# Extracted records

───

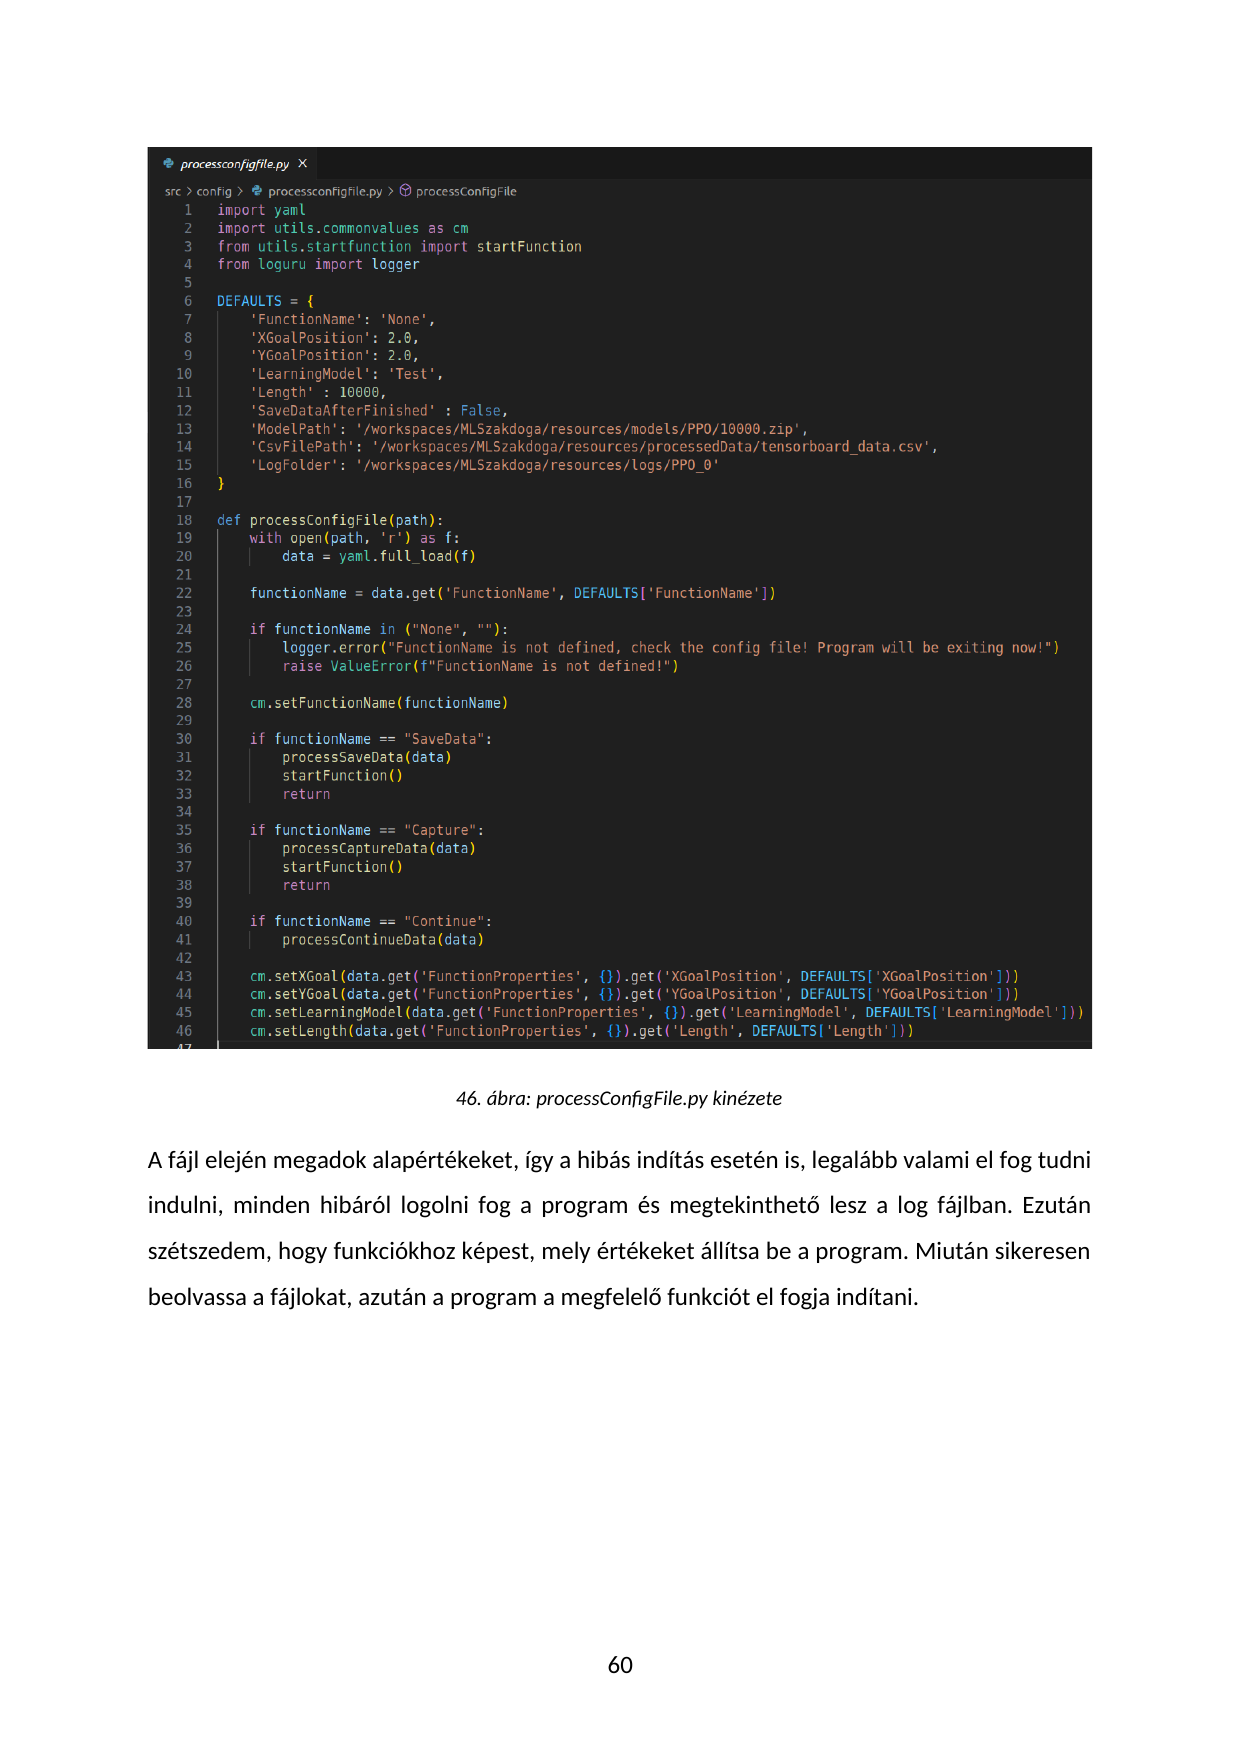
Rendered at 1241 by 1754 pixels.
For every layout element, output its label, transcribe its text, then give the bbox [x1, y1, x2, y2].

text A fájl elején megadok alapértékeket, így a hibás indítás esetén is, legalább valami el fog tudni indulni, minden hibáról logolni fog a program és megtekinthető lesz a log fájlban. Ezután szétszedem, hogy funkciókhoz képest, mely értékeket állítsa be a program. Miután sikeresen beolvassa a fájlokat, azután a program a megfelelő funkciót el fogja indítani. [148, 1144, 1092, 1312]
picture [147, 147, 1093, 1049]
text 46. ábra: processConfigFile.py kinézete [148, 1085, 1092, 1110]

───

# EXERCISE DIRECTIONS
Nothing but the lines from the one with "For every layout" through the final line of the data above should be output, exactly as written.

# FINAL ANSWER
For every layout element, output its label, transcribe its text, then give the bbox [x1, y1, x2, y2].

text A fájl elején megadok alapértékeket, így a hibás indítás esetén is, legalább valami el fog tudni indulni, minden hibáról logolni fog a program és megtekinthető lesz a log fájlban. Ezután szétszedem, hogy funkciókhoz képest, mely értékeket állítsa be a program. Miután sikeresen beolvassa a fájlokat, azután a program a megfelelő funkciót el fogja indítani. [148, 1144, 1092, 1312]
picture [147, 147, 1093, 1049]
text 46. ábra: processConfigFile.py kinézete [148, 1085, 1092, 1110]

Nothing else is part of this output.